ÜBUNGSTEXT

==*==

Klingt einfach. Ist und vor allem war es aber nicht für einen deutschen Juden, Jahrgang 1927. Die orthodox geprägte Familie (großbürgerliches Elternhaus im Berliner Hansaviertel) floh frühzeitig erst nach Amsterdam, alsbald weiter nach England. Früh schon wollte William Journalist werden. Und Rabbiner.

 

Zunächst wurde er Parlaments- und Europakorrespondent großer englischer Zeitungen, reiste mit dem britischen Außenminister um die halbe Welt, war in den 1970er Jahren oft eingeladener TV-Gast in Werner Höfers „Internationalem Frühschoppen“. Mit 53 Jahren jedoch begann Wolff, seinen Herzenswunsch sich (eigenfinanziert) zu erfüllen: Das Rabbiner-Studium am Londoner Leo-Baeck-College; parallel arbeitete er fürs nötige Geld weiter im Politik-Journalismus. Nach der Smicha (Ordination) übernimmt er verschiedene Gemeinden in England; zuletzt (1997) in Wimbledon. Dann 2002 der Ruf aus dem neuen Deutschland. Zwei Jahre später die Wahl zum stellvertretenden Vorsitzenden der Allgemeinen Rabbinerkonferenz in Deutschland. Er bekommt den Ehrendoktor der Uni Greifswald, die Ehrenbürgerschaft Schwerins, das Bundesverdienstkreuz, den Israel-Jacobsohn-Preis. 2015 endet sein Vertrag in Meckpomm, er behält den Titel „Landesrabbiner“ und erfüllt weiterhin repräsentative Aufgaben.

==*==

ERFASSTES MATERIAL
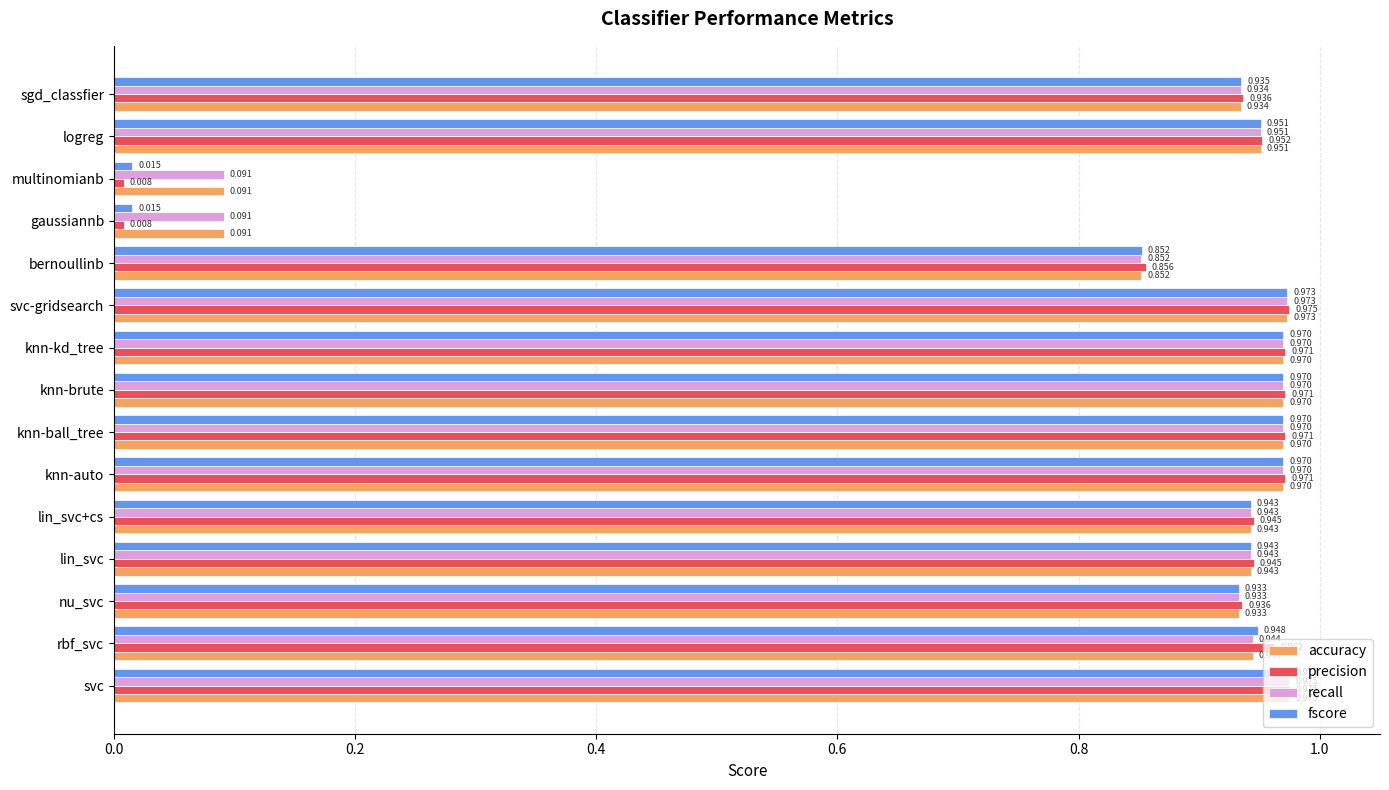

Which label corresponds to the largest value in the chart?

svc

==*==

AUFGABEN
1/ An welcher Einrichtung absolvierte Wolff laut Übungstext sein Rabbiner-Studium?
2/ Schreiben Sie den Abschnitt des Übungstexts, der mit „Klingt einfach. Ist“ beginnt und mit „werden. Und Rabbiner.“ endet, noch einmal ab und setzen Sie dabei „Antwerpen“ anstelle von „Amsterdam“ ein.
Stützen Sie sich ausschließlich auf den Übungstext.

LÖSUNGSTEIL
1/ Am Londoner Leo-Baeck-College.

2/
Klingt einfach. Ist und vor allem war es aber nicht für einen deutschen Juden, Jahrgang 1927. Die orthodox geprägte Familie (großbürgerliches Elternhaus im Berliner Hansaviertel) floh frühzeitig erst nach Antwerpen, alsbald weiter nach England. Früh schon wollte William Journalist werden. Und Rabbiner.